-- GIVEN RECORDS --
╭──
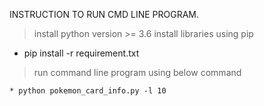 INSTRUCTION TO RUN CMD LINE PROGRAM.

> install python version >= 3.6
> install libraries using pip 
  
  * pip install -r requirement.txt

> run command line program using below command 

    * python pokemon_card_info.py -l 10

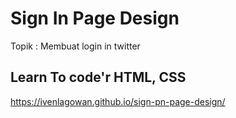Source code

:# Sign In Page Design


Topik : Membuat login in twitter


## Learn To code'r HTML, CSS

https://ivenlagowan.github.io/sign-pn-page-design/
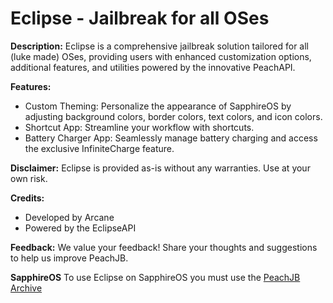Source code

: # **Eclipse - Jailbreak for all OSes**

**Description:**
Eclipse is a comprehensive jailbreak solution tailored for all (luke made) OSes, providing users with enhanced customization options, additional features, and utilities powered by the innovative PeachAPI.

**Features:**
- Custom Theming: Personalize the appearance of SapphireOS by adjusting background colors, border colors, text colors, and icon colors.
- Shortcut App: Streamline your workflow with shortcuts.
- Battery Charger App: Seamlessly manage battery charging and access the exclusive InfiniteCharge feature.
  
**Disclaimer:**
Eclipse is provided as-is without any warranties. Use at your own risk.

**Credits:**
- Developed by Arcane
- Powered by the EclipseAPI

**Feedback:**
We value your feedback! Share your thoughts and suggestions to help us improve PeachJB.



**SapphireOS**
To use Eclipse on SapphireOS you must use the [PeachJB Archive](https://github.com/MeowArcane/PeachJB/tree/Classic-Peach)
╰──
-- ACTIVITY --
When printing the entries, leave out the images and keep everything else exact.

-- PROBLEM SOLUTION --
 INSTRUCTION TO RUN CMD LINE PROGRAM.

> install python version >= 3.6
> install libraries using pip 
  
  * pip install -r requirement.txt

> run command line program using below command 

    * python pokemon_card_info.py -l 10

Source code

:# Sign In Page Design


Topik : Membuat login in twitter


## Learn To code'r HTML, CSS

https://ivenlagowan.github.io/sign-pn-page-design/
Source code

: # **Eclipse - Jailbreak for all OSes**

**Description:**
Eclipse is a comprehensive jailbreak solution tailored for all (luke made) OSes, providing users with enhanced customization options, additional features, and utilities powered by the innovative PeachAPI.

**Features:**
- Custom Theming: Personalize the appearance of SapphireOS by adjusting background colors, border colors, text colors, and icon colors.
- Shortcut App: Streamline your workflow with shortcuts.
- Battery Charger App: Seamlessly manage battery charging and access the exclusive InfiniteCharge feature.
  
**Disclaimer:**
Eclipse is provided as-is without any warranties. Use at your own risk.

**Credits:**
- Developed by Arcane
- Powered by the EclipseAPI

**Feedback:**
We value your feedback! Share your thoughts and suggestions to help us improve PeachJB.



**SapphireOS**
To use Eclipse on SapphireOS you must use the [PeachJB Archive](https://github.com/MeowArcane/PeachJB/tree/Classic-Peach)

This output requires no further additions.